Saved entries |
* * * * *
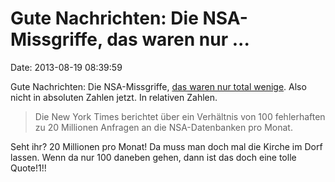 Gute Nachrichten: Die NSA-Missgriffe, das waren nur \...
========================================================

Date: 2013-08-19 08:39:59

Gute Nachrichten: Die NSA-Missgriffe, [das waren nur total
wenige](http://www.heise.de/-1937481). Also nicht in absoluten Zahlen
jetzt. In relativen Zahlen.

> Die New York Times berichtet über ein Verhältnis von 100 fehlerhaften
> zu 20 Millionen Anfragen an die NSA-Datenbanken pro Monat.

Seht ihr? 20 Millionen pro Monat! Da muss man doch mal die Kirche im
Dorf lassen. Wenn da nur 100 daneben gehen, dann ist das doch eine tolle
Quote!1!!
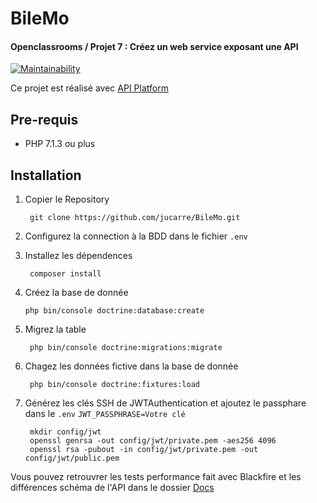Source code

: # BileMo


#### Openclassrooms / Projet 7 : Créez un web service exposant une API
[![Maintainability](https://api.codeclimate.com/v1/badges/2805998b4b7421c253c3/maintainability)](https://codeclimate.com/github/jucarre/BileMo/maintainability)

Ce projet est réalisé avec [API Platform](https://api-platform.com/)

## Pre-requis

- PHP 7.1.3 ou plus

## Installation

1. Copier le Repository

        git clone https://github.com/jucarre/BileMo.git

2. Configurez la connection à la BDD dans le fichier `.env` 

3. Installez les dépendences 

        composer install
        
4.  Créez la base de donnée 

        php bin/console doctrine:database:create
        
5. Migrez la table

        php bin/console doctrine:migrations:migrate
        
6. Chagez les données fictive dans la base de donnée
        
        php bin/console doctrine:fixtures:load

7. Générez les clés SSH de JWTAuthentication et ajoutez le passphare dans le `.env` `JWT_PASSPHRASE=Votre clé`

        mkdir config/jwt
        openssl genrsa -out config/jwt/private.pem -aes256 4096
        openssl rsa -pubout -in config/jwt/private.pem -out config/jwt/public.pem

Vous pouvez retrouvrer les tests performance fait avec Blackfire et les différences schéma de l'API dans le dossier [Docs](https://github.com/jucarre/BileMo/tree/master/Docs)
* * * * *
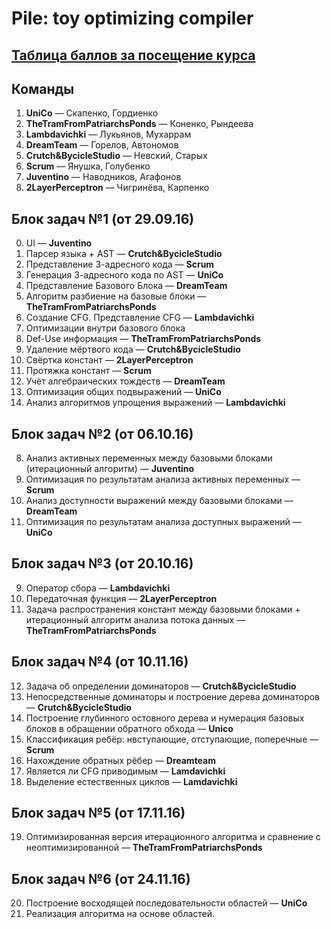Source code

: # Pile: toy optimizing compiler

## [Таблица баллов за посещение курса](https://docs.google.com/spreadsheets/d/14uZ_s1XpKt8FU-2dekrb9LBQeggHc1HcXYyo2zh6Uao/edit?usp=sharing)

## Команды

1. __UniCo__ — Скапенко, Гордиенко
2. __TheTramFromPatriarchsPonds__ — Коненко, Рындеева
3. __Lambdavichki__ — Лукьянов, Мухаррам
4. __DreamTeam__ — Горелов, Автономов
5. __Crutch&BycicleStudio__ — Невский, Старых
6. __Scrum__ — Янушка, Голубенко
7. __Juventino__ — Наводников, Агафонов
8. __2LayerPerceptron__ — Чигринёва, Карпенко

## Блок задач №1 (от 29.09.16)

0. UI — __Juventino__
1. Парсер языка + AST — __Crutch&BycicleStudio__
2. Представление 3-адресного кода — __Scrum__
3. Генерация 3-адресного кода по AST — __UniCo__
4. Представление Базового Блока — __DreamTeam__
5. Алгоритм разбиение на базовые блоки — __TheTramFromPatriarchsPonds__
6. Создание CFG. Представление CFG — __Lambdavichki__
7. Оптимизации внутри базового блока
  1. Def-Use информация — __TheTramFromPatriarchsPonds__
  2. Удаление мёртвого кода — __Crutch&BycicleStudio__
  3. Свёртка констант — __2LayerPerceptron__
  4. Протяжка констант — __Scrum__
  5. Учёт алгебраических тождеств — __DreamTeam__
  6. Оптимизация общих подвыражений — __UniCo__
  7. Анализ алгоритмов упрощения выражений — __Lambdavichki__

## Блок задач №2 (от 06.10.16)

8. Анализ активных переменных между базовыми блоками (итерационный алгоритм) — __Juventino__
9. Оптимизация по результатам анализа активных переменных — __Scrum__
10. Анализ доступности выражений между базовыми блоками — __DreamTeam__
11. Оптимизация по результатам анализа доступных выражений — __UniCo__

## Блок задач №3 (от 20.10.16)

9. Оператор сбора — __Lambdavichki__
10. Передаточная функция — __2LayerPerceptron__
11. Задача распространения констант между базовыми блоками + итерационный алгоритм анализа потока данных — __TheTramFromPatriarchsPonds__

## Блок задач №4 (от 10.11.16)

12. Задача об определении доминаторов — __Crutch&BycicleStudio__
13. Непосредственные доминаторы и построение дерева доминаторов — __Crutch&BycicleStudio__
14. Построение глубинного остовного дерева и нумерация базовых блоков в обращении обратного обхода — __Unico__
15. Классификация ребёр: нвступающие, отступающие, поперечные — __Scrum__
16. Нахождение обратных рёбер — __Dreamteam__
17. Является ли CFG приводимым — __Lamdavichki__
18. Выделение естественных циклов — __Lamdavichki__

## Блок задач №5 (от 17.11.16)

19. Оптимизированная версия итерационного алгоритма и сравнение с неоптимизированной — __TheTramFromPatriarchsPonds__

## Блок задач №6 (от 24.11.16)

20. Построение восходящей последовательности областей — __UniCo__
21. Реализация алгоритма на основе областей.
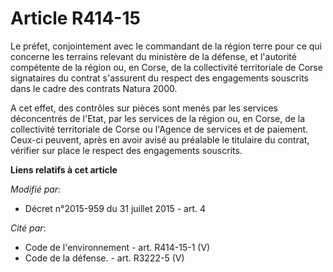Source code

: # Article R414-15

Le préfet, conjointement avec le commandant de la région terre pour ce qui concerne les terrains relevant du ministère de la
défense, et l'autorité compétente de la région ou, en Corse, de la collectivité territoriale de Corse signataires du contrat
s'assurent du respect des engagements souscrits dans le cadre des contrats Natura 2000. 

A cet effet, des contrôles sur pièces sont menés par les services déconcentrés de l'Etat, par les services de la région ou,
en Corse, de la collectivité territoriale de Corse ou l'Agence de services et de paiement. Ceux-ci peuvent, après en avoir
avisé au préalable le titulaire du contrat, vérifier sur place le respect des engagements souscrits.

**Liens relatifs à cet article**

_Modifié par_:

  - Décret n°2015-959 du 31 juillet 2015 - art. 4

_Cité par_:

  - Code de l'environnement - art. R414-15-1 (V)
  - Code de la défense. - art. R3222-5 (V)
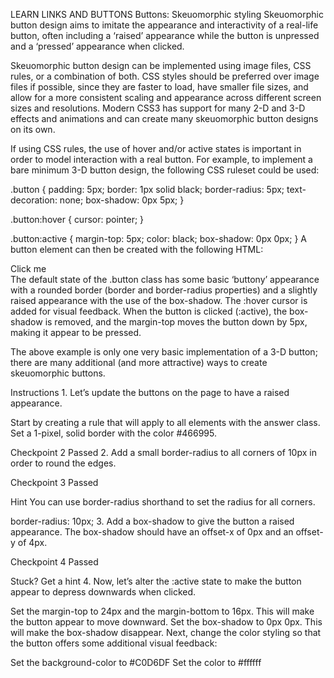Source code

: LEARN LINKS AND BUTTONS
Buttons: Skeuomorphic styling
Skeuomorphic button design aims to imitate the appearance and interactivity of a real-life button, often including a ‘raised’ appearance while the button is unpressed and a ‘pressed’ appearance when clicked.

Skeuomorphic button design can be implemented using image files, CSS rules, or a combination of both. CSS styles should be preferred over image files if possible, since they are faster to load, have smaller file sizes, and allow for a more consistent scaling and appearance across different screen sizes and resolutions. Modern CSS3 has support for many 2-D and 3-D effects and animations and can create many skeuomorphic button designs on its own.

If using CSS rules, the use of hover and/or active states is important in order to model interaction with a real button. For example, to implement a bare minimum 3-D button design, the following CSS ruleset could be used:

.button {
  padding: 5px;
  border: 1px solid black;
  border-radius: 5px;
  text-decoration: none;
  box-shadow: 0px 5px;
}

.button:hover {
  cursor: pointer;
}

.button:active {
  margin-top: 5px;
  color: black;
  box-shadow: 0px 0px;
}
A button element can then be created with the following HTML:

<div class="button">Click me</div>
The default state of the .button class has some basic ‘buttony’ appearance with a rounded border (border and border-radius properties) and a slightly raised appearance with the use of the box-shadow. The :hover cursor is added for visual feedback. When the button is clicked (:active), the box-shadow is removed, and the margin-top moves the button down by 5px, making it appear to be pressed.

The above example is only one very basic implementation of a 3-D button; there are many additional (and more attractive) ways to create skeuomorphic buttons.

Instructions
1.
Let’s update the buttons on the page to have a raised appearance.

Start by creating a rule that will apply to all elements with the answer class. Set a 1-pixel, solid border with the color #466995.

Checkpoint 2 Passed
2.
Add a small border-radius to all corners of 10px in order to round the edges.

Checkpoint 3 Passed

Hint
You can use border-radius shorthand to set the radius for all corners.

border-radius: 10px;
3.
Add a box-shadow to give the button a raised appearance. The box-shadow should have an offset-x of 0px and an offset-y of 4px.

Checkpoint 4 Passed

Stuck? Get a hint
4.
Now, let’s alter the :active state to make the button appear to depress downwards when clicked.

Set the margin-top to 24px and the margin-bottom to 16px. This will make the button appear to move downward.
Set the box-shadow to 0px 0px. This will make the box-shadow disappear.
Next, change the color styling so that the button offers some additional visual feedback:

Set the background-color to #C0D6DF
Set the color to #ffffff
* * * * *
Assignment | Across the entries above, how many lines include the word "доминаторов"? Give only the number.

Written reply | 2